• [PROVIDED TEXT]
Links & Resources Mentioned:
https://www.directorsmortgage.com/loan-officer/adrian-schermer
Episode 42 Transcript
TAX SERIES 6 OF 8
Adrian 00:02
Hello and welcome back to the get rich slow podcast. I’m your host Adrian Shermer and I’m joined by my co-hosts, Lance Johnson, and Rob Delavan and today, continuing our series our eight, partner on taxes, the ever-exuberant Sue hort.
Rob Delavan 00:25
So this is episode six and an eight part series. This one is real estate and taxes. We could have 100 episodes just on this but we’re gonna just touch some high points for you guys today. Real Estate and taxes your questions answered and we’re gonna jump right into it but before we do, you can find us at our respective websites. Sue as our special guest hosts ROI-tax.com. Mr. Brilliant at the basics himself Lance J. at ROI-financial.com. Mr. Shermer, he’s brilliant too but lending isn’t basic mortgage.com and myself Delavan-realty.com and we’re going to be speaking with Sue with ROI tax and she’ll be answering some questions in regard to real estate and taxes. Again, this is six in an eight part series. In our last episode, we learned how to make standard deductions versus itemize deductions simple and it was a hoot, wasn’t it and warm welcome to Sue. Gentlemen, we’re in for a treat, there we go. Okay, I’m going to throw it. Adrian, why don’t I throw it over to you for questions? We have three questions. I’ll do the first one, what are the tax benefits of having a vacation rental?

• [THE REQUEST] Continue the podcast transcript on real estate and taxes, starting right after the question "what are the tax benefits of having a vacation rental?" The data is not needed for this.

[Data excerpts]
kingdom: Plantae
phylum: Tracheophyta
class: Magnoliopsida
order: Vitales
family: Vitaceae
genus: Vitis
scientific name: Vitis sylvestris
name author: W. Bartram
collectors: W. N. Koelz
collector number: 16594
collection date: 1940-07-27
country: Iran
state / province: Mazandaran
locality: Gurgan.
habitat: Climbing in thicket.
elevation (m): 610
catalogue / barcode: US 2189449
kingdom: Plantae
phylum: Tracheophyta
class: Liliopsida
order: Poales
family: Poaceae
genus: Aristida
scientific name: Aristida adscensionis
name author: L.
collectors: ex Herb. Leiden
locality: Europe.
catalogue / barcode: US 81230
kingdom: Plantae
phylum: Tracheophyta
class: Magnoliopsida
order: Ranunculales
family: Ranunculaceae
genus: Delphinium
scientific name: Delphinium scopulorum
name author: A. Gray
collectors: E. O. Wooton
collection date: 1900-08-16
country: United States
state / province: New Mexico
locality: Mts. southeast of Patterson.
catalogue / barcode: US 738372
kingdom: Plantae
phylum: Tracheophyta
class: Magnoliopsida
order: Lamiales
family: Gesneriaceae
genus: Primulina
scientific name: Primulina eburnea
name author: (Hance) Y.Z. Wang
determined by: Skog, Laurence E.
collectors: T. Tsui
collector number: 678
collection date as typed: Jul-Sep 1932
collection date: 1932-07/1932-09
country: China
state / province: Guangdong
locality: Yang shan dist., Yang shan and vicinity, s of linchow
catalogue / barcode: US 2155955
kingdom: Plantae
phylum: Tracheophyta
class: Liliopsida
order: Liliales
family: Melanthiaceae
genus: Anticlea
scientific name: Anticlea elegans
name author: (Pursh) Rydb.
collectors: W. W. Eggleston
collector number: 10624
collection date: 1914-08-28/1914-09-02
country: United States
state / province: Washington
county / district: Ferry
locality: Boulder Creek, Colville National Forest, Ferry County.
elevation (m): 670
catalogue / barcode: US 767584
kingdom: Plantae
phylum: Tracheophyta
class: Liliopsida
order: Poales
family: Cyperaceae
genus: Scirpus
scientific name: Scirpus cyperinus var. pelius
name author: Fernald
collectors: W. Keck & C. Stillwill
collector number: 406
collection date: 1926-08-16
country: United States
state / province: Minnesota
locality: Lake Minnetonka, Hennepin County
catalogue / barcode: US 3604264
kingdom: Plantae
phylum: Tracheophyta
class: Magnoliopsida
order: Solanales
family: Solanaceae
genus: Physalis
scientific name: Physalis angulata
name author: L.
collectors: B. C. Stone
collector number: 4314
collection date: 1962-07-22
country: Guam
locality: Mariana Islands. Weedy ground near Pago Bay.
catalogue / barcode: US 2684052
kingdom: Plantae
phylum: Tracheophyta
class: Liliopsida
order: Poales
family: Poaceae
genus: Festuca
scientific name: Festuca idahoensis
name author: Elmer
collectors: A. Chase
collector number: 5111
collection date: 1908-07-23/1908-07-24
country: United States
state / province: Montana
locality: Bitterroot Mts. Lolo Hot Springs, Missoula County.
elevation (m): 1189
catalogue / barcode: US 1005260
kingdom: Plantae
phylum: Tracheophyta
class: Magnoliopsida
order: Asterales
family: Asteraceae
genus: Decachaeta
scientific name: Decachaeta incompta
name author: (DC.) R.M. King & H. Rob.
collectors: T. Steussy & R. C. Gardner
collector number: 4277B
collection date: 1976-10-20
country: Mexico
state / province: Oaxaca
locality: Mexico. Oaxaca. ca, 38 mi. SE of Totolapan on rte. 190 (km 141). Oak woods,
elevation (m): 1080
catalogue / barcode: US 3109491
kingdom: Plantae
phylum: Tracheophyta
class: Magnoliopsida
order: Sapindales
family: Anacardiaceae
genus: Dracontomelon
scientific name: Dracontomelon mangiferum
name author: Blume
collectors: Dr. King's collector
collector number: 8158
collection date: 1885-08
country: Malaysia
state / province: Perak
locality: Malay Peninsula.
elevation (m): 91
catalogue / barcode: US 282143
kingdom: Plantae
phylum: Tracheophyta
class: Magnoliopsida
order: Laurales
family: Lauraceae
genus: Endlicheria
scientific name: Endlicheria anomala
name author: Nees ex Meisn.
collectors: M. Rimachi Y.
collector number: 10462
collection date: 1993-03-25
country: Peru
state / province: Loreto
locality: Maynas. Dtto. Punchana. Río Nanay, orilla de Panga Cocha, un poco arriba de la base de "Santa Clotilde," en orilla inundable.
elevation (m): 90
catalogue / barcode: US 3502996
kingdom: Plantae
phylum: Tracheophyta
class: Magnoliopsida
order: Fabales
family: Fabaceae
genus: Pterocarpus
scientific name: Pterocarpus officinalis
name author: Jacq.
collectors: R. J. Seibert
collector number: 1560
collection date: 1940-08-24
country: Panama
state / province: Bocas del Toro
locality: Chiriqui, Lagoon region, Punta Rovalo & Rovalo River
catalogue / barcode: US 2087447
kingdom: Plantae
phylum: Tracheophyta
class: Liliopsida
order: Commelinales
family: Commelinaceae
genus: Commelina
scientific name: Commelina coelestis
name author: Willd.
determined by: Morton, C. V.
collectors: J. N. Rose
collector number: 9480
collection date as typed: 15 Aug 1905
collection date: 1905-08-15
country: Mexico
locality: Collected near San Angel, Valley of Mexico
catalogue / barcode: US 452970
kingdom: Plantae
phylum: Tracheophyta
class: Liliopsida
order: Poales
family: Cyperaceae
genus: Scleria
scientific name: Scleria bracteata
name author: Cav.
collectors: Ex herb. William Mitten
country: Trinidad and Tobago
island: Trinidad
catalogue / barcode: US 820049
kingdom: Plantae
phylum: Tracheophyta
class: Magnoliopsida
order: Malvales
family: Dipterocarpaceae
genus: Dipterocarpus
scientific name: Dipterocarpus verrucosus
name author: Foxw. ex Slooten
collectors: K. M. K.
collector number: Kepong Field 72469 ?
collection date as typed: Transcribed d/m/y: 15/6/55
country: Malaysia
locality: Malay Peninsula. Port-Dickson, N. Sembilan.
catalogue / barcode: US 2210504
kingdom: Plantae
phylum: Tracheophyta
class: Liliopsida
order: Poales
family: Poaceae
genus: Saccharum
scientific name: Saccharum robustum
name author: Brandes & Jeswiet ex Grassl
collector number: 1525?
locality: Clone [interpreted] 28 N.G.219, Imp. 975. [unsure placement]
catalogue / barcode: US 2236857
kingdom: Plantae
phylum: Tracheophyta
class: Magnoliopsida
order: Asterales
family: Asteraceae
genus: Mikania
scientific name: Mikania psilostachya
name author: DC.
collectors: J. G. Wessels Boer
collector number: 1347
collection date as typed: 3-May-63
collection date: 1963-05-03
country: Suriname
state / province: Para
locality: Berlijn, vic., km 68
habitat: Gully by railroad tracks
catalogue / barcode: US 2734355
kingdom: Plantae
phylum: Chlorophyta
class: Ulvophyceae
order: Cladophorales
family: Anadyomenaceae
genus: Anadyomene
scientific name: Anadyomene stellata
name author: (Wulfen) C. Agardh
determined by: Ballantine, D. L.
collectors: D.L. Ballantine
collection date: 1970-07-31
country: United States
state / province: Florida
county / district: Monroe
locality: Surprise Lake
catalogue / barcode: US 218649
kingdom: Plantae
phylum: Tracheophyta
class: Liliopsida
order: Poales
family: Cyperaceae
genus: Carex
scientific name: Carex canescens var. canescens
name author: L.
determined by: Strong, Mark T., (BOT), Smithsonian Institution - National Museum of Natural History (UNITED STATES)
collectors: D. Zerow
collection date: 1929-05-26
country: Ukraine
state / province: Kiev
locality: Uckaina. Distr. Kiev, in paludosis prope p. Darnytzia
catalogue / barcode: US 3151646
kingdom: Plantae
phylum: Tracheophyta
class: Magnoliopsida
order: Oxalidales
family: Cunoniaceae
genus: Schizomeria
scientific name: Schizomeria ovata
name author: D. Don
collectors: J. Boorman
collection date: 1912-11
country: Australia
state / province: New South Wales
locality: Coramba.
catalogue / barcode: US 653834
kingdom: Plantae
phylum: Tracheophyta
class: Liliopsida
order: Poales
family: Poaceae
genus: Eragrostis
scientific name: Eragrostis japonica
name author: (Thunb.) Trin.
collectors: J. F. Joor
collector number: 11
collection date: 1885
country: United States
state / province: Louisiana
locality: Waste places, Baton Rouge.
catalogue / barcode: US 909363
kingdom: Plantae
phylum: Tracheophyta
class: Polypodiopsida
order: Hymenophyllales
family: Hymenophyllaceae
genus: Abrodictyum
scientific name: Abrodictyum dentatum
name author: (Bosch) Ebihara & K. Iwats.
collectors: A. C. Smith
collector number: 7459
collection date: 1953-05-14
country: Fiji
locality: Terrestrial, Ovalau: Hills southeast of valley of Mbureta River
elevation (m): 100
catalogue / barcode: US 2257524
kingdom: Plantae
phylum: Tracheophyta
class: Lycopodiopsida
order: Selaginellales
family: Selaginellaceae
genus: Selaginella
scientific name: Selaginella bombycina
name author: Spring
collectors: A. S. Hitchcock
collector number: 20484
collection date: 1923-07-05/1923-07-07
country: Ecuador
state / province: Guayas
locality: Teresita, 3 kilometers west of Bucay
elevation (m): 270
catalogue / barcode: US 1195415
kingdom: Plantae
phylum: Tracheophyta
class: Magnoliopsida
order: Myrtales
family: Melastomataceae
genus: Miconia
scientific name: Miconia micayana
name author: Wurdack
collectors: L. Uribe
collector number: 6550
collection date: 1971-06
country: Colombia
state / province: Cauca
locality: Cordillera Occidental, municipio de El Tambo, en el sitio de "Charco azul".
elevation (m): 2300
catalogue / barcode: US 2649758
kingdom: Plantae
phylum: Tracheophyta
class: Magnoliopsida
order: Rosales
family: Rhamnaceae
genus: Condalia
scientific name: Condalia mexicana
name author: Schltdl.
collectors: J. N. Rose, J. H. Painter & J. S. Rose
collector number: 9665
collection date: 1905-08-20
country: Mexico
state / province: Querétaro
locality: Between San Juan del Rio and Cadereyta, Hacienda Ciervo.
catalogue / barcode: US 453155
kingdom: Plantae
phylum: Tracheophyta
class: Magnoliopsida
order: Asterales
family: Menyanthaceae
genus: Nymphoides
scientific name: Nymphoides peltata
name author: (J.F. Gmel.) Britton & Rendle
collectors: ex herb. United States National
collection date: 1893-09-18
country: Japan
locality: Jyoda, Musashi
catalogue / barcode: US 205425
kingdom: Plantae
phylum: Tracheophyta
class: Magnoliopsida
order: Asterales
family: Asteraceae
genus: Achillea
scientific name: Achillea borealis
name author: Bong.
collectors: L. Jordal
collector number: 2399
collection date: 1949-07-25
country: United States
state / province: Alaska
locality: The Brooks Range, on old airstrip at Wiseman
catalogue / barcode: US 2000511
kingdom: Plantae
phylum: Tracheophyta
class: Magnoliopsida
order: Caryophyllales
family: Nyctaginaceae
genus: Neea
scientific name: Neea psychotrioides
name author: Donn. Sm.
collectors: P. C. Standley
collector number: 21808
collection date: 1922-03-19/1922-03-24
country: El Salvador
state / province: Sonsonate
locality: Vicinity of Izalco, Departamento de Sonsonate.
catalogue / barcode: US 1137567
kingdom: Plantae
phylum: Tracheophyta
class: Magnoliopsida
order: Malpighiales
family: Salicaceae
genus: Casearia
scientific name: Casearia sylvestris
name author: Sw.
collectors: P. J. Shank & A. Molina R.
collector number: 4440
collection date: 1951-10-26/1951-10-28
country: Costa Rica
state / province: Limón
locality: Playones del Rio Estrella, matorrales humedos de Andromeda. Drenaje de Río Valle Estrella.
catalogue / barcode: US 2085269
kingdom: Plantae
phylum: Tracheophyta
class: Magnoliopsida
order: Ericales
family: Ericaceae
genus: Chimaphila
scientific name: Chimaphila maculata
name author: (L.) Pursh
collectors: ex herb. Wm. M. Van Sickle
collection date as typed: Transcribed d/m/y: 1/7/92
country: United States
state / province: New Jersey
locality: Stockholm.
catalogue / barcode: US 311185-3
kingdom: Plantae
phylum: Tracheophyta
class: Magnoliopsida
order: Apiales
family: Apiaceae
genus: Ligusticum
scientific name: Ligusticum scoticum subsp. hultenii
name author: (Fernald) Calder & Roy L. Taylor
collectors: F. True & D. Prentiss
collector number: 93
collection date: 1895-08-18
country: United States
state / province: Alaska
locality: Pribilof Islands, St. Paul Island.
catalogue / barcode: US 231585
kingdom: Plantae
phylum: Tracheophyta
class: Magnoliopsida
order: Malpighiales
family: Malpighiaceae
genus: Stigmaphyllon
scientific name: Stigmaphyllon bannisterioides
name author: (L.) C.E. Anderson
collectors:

• [WRITTEN RESPONSE]
Sue 02:10
Okay, so a vacation rental, as opposed to just a regular rental is where someone says, I want to own rental property, I want to have some tax advantages, I want to be able to have something to put money into gain some equity it’s a diversification from maybe their stock portfolio. But the important thing is that as a vacation rental, it’s in a place where you want to travel, where you get to spend at least two weeks a year just enjoying. But anytime that you go there to repair, fix up, visit, that can be used as a vacation as well. So, you’re getting some rental income out of it because you’re renting it during those peak times of the year. But you’re also being able to use it and enjoy it and maybe you want to retire there someday. But the important thing is that you’re getting some rental income and you’re also being able to use it. So, your tax advantage would be if it’s coming in that you’re losing on it, then you’ve got a loss that you could be able to use on your tax return. But it’s mostly a paper loss because you depreciate the property, even though it might be appreciating. I know its sounds complex, but that’s where people go when they’re looking to have a vacation, rental.
Rob Delavan 03:46
And, Lance, my question for you, because we’ve run into this many times is it typically in your experience, the first investment property somebody buys?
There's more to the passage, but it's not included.